今晚的月,无来由的圆,适合打仗。
山的另一头,呐喊声,击豉声响彻整个山头,由远而近,正准备着捡拾这得来全不费功夫的猎物。
这边,三万双惊恐的眼,早已凝成一片汪洋大海,感受着生死一线的生命奇妙。
“宝儿,你只能呆在帐内,只准呆在帐内。”袁枫甩手,将宝儿推进帐内。随手抄起一根长戈纵身上马,直冲敌军,他要亲手杀了让他败兵的叛将!
“袁大哥!”宝儿大叫,却止不住袁枫的脚步。仅存的几位将士亦跟着纵身上马,随他而去。
敌军声势浩大,人头涌动。
袁枫缰绳一扯,冷笑地凝着领头将军道:“收拾一残军,何以用此大军?”
领头者长笑一声,道:“恭迎袁大将军效力我南正国,自然不敢殆慢。”
“耍此低劣阴谋,算什么英雄好汉,你南正国就不怕受世人耻笑么?”
“只要能将袁大将军收于我国,无仿。”领头者又是一声长笑,回头冲身后的人扬声道:“谁得活捉得袁大将军回国,重重有赏!”
说完,策马越过袁枫,往袁枫军队的驻扎地奔去。
袁枫瞬间被眼前如狼似虎的人群团团围困,只能奋力反抗,心中担忧着他的三万人马,担扰着宝儿。
可是,眼前这情况,想脱身谈何容易。
宝儿眼观着倒成一片的士兵,闻着不远处刀剑的碰撞声,心如刀绞,却无能为力。
箭雨穿林而过,一根根扎在毫无反抗能力的士兵身上。一声声哀嚎,织着夜幕,就着血光,策激着宝儿的视觉,听觉。
“不要!不要哇!”宝儿冲林中大喊着,泪如雨下。
她大哭着爬过人堆,想止住那源源不断的血水,却不知该如何去止。
裙角被人扯住,小士兵灿灿地仰视着她,眼角居然带着笑意:“小兄弟……不……姑娘……谢谢你的鸡腿啊。”

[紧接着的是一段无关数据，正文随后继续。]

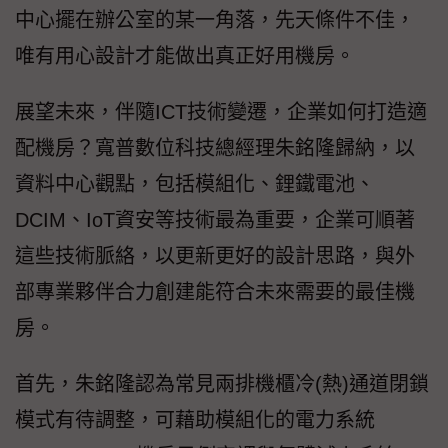
中心擺在辦公室的某一角落，先天條件不佳，
唯有用心設計才能做出真正好用機房。
展望未來，伴隨ICT技術變遷，企業如何打造適
配機房？寬普數位科技總經理朱銘隆歸納，以
資料中心觀點，包括模組化、鋰鐵電池、
DCIM、IoT資安等技術最為重要，企業可順著
這些技術脈絡，以更新更好的設計思路，與外
部專業夥伴合力創建能符合未來需要的最佳機
房。
首先，朱銘隆認為常見兩排機櫃冷(熱)通道閉鎖
模式有待調整，可藉助模組化的電力系統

“你不要死!不要死!”宝儿晃着他越见僵硬的身子,突然发觉,她还不知道他的名字,从来就没有问过他的名字。
林子里出现了一头高头棕马,马上的人嘴角含着冷笑,将燃着火的箭头对上人堆,只用一把火,这三万大兵将化为黑土一堆。
宝儿止住哭,盯着那颤动着的火光,然后张开双臂,对上他阴冷的眸子。长发随风飘舞,夜幕中,如缎。

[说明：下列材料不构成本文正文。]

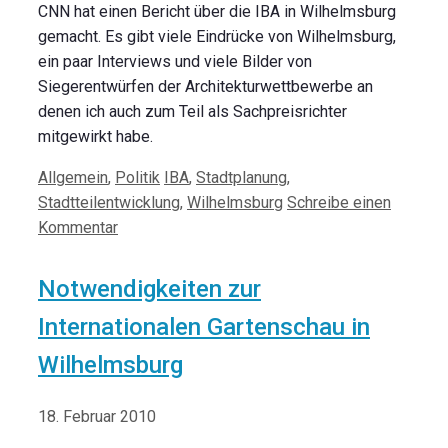
CNN hat einen Bericht über die IBA in Wilhelmsburg
gemacht. Es gibt viele Eindrücke von Wilhelmsburg,
ein paar Interviews und viele Bilder von
Siegerentwürfen der Architekturwettbewerbe an
denen ich auch zum Teil als Sachpreisrichter
mitgewirkt habe.
Kategorien
Schlagwörter
Allgemein
,
Politik
IBA
,
Stadtplanung
,
Stadtteilentwicklung
,
Wilhelmsburg
Schreibe einen
Kommentar
Notwendigkeiten zur
Internationalen Gartenschau in
Wilhelmsburg
18. Februar 2010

箭头往下,对准了她的胸口,领头的嘴角溢出一丝轻笑:“你要在他们面前先死?怕看到血光?”
“他们已经失去了战斗能力,何以如此凶残?这人命,何其无辜。”宝儿睨着他,心中愤然。
领头收了箭,扫视着眼前尚未死尽的敌国军队:“战场,从不讲人情。”
“那么,出了战场呢?”
领头重新盯着她,踢了一脚马肚子,马儿往宝儿靠去。宝儿大惊,未来得及后退,身子便被人提起,到了马背上。
领头掉转马头,道了声:“撤!”便穿林而去。
袁枫见宝儿被掳,心中大为着急,使出全力冲出人群,随便骑上一匹马儿追了出去。
南正国军队亦紧追而去,只不过小小士兵,骑射自是比不过袁枫,没多大会功夫便追丢了。
宝儿因为马儿的过于颠簸,心口泛起一阵刺痛,孝喘伴着迎面呼啸而来的寒风,让她有着生不如死的痛楚。
她能听到袁枫在身后大叫她的名字,她还是给他添乱了。
身后的男人紧紧地握着她的腰身,策马狂奔。
宝儿闭上眼,借以减轻全身上下的痛苦。
“他的武功是不是很高?”身后响起玩味的声音。
宝儿张开眼,发觉眼前一片漆黑,她的眼睛……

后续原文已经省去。